Detainees at Guantanamo Bay (faces have been blurred to protect identity)
Military officials say library privileges were suspended for all guantanamo detainees for two weeks following the suicides of three inmates in June. Detainees also lose library privileges when they misbehave, but an intelligence officer says at any given time, most of the inmates have access to books.
But lawyers for some of the detainees say access to books is sporadic and random at best.
Joshua Colangelo-Bryan: "The Military controls any detainees' access to these materials completely."
Joshua Colangelo-Bryan represents three detainees from Bahrain.

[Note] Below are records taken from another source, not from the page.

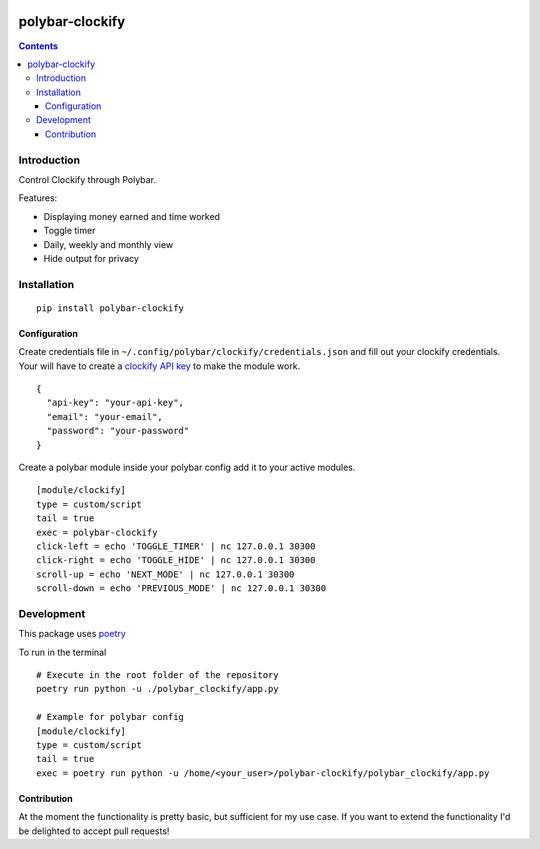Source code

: .. image:: https://badge.fury.io/py/polybar-clockify.svg
    :target: https://badge.fury.io/py/polybar-clockify

================
polybar-clockify
================
.. image:: https://raw.githubusercontent.com/woutdp/polybar-clockify/master/demo/demo.gif
.. contents::

Introduction
------------

Control Clockify through Polybar.


Features:

- Displaying money earned and time worked
- Toggle timer
- Daily, weekly and monthly view
- Hide output for privacy


Installation
------------
::

    pip install polybar-clockify


Configuration
_____________
Create credentials file in ``~/.config/polybar/clockify/credentials.json`` and fill out your clockify credentials.
Your will have to create a `clockify API key <https://clockify.me/user/settings/>`_ to make the module work. ::

    {
      "api-key": "your-api-key",
      "email": "your-email",
      "password": "your-password"
    }


Create a polybar module inside your polybar config add it to your active modules. ::

    [module/clockify]
    type = custom/script
    tail = true
    exec = polybar-clockify
    click-left = echo 'TOGGLE_TIMER' | nc 127.0.0.1 30300
    click-right = echo 'TOGGLE_HIDE' | nc 127.0.0.1 30300
    scroll-up = echo 'NEXT_MODE' | nc 127.0.0.1 30300
    scroll-down = echo 'PREVIOUS_MODE' | nc 127.0.0.1 30300


Development
-----------
This package uses `poetry <https://python-poetry.org/>`_

To run in the terminal ::

    # Execute in the root folder of the repository
    poetry run python -u ./polybar_clockify/app.py

    # Example for polybar config
    [module/clockify]
    type = custom/script
    tail = true
    exec = poetry run python -u /home/<your_user>/polybar-clockify/polybar_clockify/app.py


Contribution
____________
At the moment the functionality is pretty basic, but sufficient for my use case.
If you want to extend the functionality I'd be delighted to accept pull requests!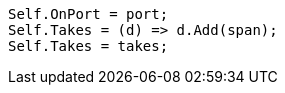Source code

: [source, csharp]
----
Self.OnPort = port;
Self.Takes = (d) => d.Add(span);
Self.Takes = takes;
----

He says one of his clients, Juma Al-Dossari, has tried to commit suicide a dozen times. Colangelo-Bryan says Al -dossari is despondent over his lack of contact with the outside world.
Joshua Colangelo-Bryan: "During one of my interviews with Juma he looked me in the eye and said, what do I do to keep from going crazy?"
Colangelo-Bryan thought Al-Dossari could try to keep madness at bay by reading Arabic novels and working on his English. But the lawyer says Al Dossari's access to the library has been intermittent and is subject to the approval of his interrogator. He has asked a federal court to order the military to provide additional reading material as part of the effort to ease Al-Dossari's psychological isolation.
The court hasn't ruled on his request yet. Meanwhile, Colangelo-Bryan remains concerned that his client seldom has access to books.
Joshua Colangelo-Bryan: "The fact that Juma perhaps had access to novels at a certain point certainly does not believe that he had access to them for a substantial period of time, or that he will ever have access to them again in the future."
The Geneva Conventions mandate that all detainees must have access to objects necessary for religious practices -- like the Koran and for materials necessary for intellectual pursuit. The military says the library at Guantanamo not only meets those requirements. It exceeds them.
For the World, I'm Jessie Graham, Guantanamo Bay, Cuba.